# Task brief
Out of the lines below, please list those that hold the string "cout".

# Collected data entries
= Beginning of Section =

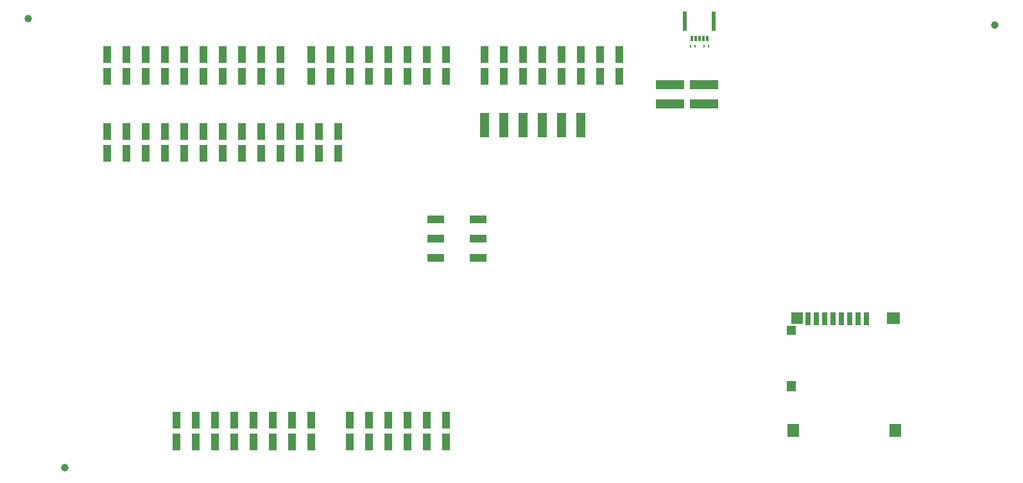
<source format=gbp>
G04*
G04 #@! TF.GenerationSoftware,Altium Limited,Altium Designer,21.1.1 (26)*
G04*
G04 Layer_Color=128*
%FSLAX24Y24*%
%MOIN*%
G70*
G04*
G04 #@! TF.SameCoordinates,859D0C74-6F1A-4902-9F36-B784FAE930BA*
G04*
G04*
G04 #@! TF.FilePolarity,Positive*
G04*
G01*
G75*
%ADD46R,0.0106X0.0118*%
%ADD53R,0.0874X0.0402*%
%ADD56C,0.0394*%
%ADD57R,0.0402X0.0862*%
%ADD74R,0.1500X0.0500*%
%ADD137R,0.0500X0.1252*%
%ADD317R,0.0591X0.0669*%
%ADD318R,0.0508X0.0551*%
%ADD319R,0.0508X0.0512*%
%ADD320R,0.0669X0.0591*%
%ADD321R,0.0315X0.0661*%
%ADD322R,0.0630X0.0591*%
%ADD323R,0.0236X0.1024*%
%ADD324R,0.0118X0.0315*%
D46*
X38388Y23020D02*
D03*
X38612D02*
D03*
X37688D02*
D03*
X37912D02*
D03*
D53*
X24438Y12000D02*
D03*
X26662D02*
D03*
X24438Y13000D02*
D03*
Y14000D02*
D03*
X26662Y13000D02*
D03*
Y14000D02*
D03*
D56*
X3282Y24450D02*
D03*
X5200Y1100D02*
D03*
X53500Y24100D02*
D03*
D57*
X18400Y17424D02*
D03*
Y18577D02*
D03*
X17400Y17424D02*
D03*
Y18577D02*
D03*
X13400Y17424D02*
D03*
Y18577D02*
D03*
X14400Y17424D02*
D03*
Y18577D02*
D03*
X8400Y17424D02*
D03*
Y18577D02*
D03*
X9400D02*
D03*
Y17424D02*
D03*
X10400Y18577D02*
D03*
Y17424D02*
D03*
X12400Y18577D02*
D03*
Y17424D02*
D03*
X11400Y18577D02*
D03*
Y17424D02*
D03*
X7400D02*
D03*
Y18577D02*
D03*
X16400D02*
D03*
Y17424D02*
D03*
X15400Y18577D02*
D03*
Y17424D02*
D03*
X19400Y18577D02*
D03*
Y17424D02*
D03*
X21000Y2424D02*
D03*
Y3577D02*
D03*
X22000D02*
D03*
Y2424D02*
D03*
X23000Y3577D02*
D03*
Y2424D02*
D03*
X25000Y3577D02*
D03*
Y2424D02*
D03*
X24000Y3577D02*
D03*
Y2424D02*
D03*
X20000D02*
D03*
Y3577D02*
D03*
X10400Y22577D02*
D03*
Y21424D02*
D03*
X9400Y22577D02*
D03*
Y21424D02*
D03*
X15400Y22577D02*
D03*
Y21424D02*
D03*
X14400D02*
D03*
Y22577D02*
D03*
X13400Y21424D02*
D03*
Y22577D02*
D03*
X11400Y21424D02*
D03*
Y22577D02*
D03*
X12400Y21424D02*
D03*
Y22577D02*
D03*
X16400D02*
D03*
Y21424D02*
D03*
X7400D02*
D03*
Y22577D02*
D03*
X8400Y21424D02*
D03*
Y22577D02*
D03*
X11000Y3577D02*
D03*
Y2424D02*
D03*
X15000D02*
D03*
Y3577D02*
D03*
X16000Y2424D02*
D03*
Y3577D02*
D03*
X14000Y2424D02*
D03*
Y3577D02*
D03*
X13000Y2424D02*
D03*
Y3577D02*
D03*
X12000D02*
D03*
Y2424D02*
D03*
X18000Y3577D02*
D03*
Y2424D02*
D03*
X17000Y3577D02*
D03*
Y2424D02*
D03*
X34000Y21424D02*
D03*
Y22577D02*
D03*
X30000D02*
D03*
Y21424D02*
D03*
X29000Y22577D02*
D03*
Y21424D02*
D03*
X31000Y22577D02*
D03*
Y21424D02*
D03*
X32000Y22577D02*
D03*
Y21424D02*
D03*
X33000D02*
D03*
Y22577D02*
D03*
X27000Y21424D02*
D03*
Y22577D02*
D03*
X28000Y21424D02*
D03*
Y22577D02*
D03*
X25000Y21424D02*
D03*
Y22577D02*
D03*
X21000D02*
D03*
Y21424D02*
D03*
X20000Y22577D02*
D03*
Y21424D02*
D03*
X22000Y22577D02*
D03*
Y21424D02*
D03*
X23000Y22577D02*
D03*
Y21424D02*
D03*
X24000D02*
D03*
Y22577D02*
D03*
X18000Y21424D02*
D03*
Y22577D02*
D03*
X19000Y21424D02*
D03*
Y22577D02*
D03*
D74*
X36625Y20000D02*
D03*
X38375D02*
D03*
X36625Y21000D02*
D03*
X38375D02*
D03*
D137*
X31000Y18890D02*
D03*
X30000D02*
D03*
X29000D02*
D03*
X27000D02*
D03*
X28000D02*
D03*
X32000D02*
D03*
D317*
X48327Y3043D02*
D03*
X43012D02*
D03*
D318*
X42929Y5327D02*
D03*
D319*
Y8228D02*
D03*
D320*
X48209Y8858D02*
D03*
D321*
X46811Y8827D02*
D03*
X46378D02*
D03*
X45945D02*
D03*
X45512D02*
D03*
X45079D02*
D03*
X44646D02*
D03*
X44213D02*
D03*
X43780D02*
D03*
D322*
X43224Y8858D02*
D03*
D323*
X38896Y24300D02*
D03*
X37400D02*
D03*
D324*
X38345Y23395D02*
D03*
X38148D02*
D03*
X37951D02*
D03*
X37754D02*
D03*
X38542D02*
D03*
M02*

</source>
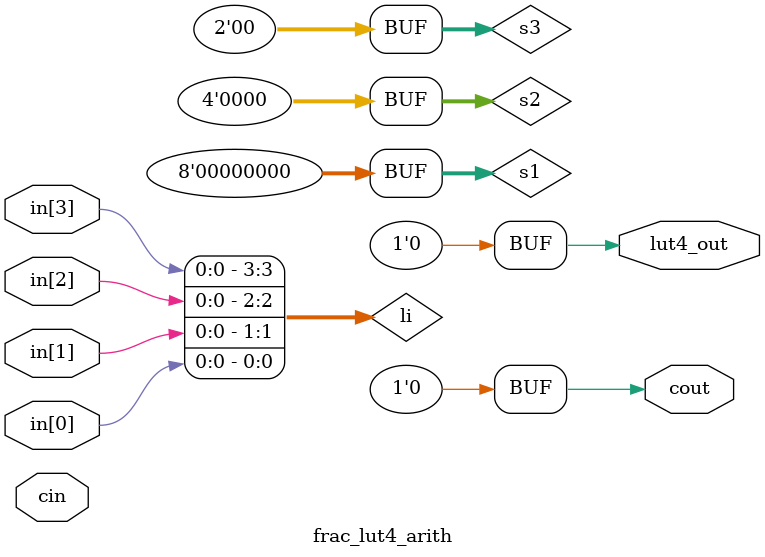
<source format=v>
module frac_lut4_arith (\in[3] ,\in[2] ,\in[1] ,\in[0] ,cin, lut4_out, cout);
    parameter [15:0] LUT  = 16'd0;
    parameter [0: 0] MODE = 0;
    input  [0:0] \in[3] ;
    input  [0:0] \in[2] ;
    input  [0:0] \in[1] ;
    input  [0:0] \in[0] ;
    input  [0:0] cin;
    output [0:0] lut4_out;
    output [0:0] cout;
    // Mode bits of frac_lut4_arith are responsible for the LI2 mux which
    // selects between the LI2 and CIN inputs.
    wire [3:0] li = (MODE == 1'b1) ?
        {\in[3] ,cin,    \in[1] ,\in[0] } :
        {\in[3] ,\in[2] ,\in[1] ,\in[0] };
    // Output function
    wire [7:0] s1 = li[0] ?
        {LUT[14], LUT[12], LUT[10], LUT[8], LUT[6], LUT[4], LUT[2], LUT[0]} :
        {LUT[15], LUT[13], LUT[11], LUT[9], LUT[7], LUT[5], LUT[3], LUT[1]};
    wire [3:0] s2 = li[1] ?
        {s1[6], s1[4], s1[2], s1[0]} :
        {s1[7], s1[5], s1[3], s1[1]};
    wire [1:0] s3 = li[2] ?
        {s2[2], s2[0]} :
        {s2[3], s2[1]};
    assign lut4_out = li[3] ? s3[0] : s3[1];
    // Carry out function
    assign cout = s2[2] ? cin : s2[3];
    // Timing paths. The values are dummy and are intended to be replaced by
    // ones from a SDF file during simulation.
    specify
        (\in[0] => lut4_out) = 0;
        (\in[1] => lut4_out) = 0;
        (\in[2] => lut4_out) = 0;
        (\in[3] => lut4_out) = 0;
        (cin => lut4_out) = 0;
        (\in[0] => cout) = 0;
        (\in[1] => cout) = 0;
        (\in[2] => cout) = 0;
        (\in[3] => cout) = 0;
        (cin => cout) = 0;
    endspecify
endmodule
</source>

= End of Section =

# Answer space
module frac_lut4_arith (\in[3] ,\in[2] ,\in[1] ,\in[0] ,cin, lut4_out, cout);
    output [0:0] cout;
    assign cout = s2[2] ? cin : s2[3];
        (\in[0] => cout) = 0;
        (\in[1] => cout) = 0;
        (\in[2] => cout) = 0;
        (\in[3] => cout) = 0;
        (cin => cout) = 0;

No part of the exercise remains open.